AUSZUG ZUM LESEN >>
* * *
Eine Gruppe aus Forschenden der Universitäten Erlangen-Nürnberg, Bayreuth und Haifa in Israel, des Max-Planck-Instituts für Kolloid- und Grenzflächenforschung in Potsdam, der Charité – Universitätsmedizin Berlin sowie der TU Berlin als Konsortialführerin haben eine neue DFG-Forschungsgruppe gegründet.
Ziel ist die Entwicklung neuer Materialien durch Bioinspiration. Sie sollen widerstandsfähiger sein gegen das gefährliche Phänomen der Materialermüdung, die ohne Vorwarnung zum Materialversagen und damit zu schweren Unfällen führen kann.
„Ein Bruch aufgrund von Materialermüdung ist im täglichen Leben kaum vorherzusagen, weil sich die Schädigung ohne makroskopisch sichtbare Anzeichen über lange Zeiträume aufbaut“, sagt Prof. Dr. Claudia Fleck, Leiterin des Fachgebiets Werkstofftechnik an der TU Berlin und Sprecherin der Forschungsgruppe. Durch vielfach wiederholte Beanspruchung bei kleinen Lasten kommt es zu Mikrorissen, die langsam wachsen. Erst wenn der verbleibende, stabile Querschnitt des Bauteils die Last nicht mehr tragen kann, kommt es unvermutet zum Bruch.
Zugunglück von Eschede ging auf Materialermüdung zurück
„Man kennt dieses Phänomen von sogenannten Spontanbrüchen etwa bei Sportlern oder Tänzern. Auch wenn Fahrradrahmen oder Lenkergabeln unerwartet brechen, ist die Ursache oft Materialermüdung“, erklärt Dr. Oliver Görke, Mitglied des Konsortiums vom Fachgebiet Keramische Werkstoffe der TU Berlin. Quasi im Zeitraffer nutze man das Phänomen, wenn man kleine Drähte kürzen will und sie mehrfach hin und her biege, bis sie brechen.
„Materialermüdung war in der Vergangenheit auch Ursache sehr schwerer Unfälle mit Toten und Verletzten, wie etwa der ICE-Unfall von Eschede 1998, der letztendlich auf einen Ermüdungsbruch eines Radreifens zurückging.“
Spontan kollabierende Tannen werden selten beobachtet
Naturmaterialien sind nun auch für lange Zeiträume ständig wiederkehrenden Belastungen ausgesetzt: Bäume werden vom Wind hin- und her gezerrt, Korallen von den Gezeiten und Meeresströmungen, die natürliche Keramikschicht auf unseren Zähnen übersteht hunderttausende von Kaubewegungen.
* * *
GESAMMELTES MATERIAL >>
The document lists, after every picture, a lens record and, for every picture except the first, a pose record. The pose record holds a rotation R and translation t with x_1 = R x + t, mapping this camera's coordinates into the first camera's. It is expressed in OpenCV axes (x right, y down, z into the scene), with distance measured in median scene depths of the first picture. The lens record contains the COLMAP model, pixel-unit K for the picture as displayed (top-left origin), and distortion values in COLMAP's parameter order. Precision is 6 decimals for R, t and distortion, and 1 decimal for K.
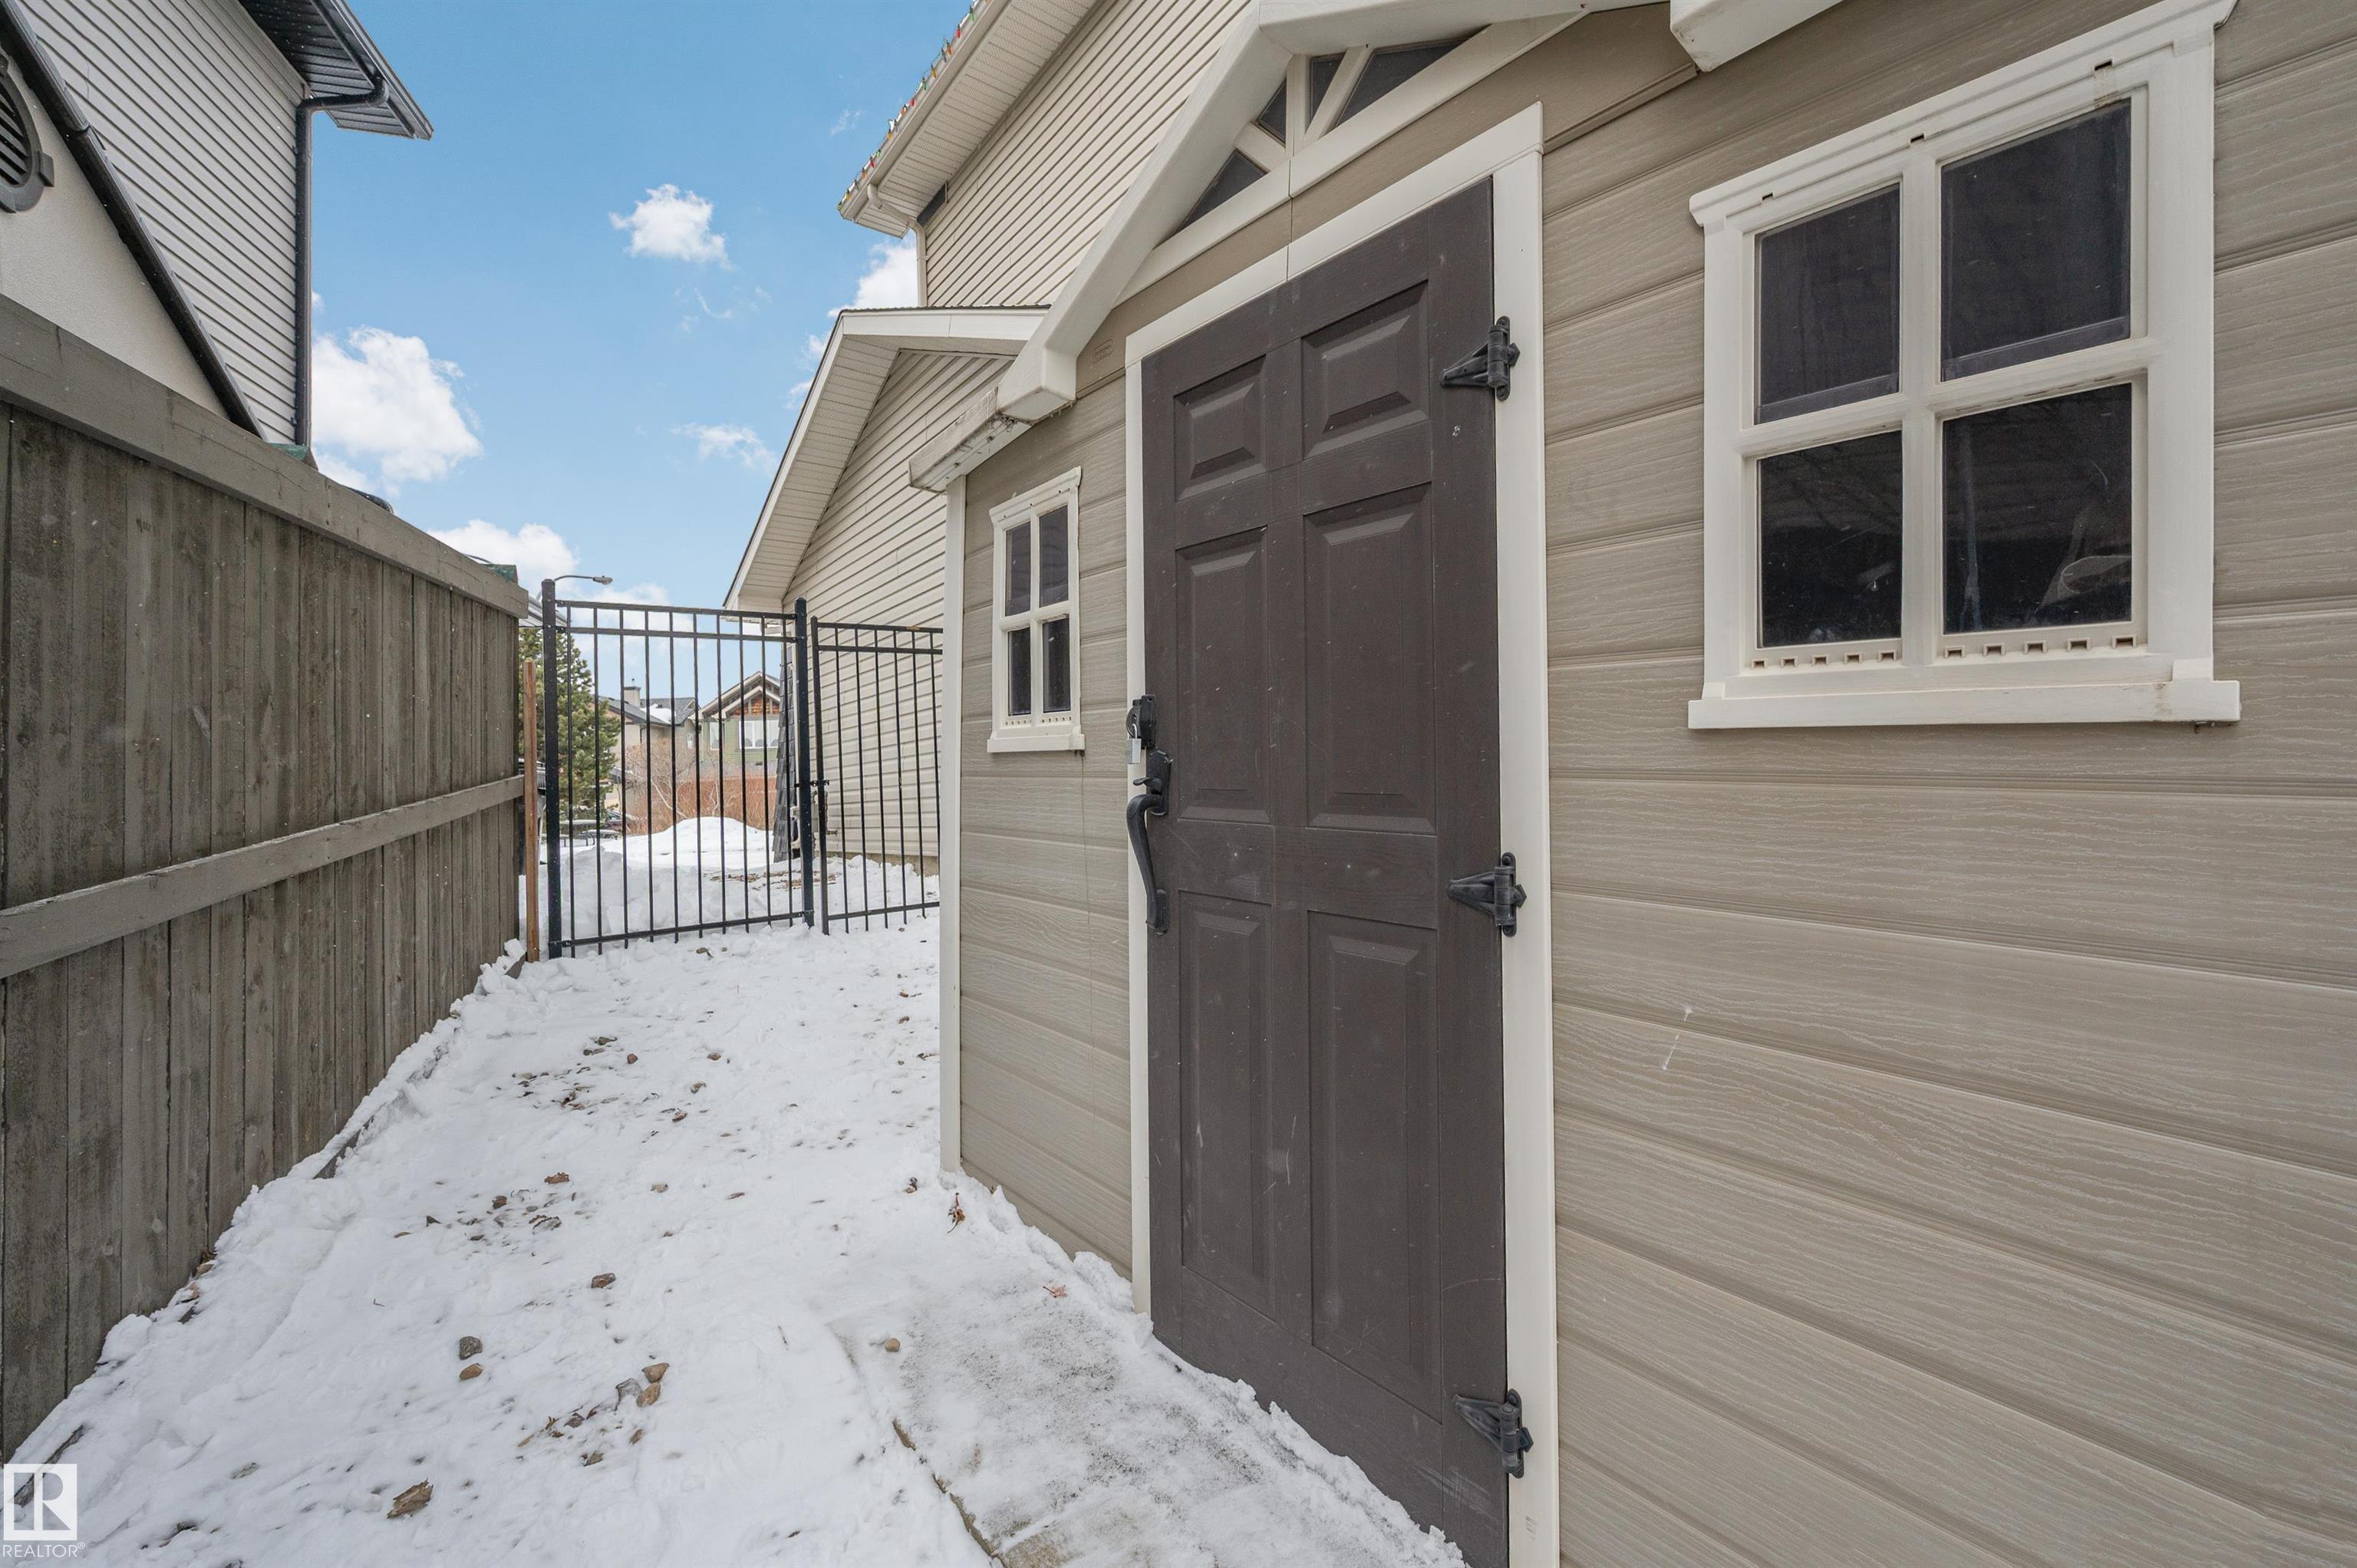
* * *
Warum lässt sich laut dem Text über Materialermüdung ein Bruch infolge von Materialermüdung im täglichen Leben kaum vorhersagen? Erläutern Sie den Grund in ein bis drei Sätzen.

Die Schädigung baut sich über lange Zeiträume auf, ohne dass makroskopisch sichtbare Anzeichen auftreten. Durch vielfach wiederholte Beanspruchung bei kleinen Lasten entstehen Mikrorisse, die langsam wachsen. Erst wenn der verbleibende, stabile Querschnitt des Bauteils die Last nicht mehr tragen kann, bricht es unvermutet.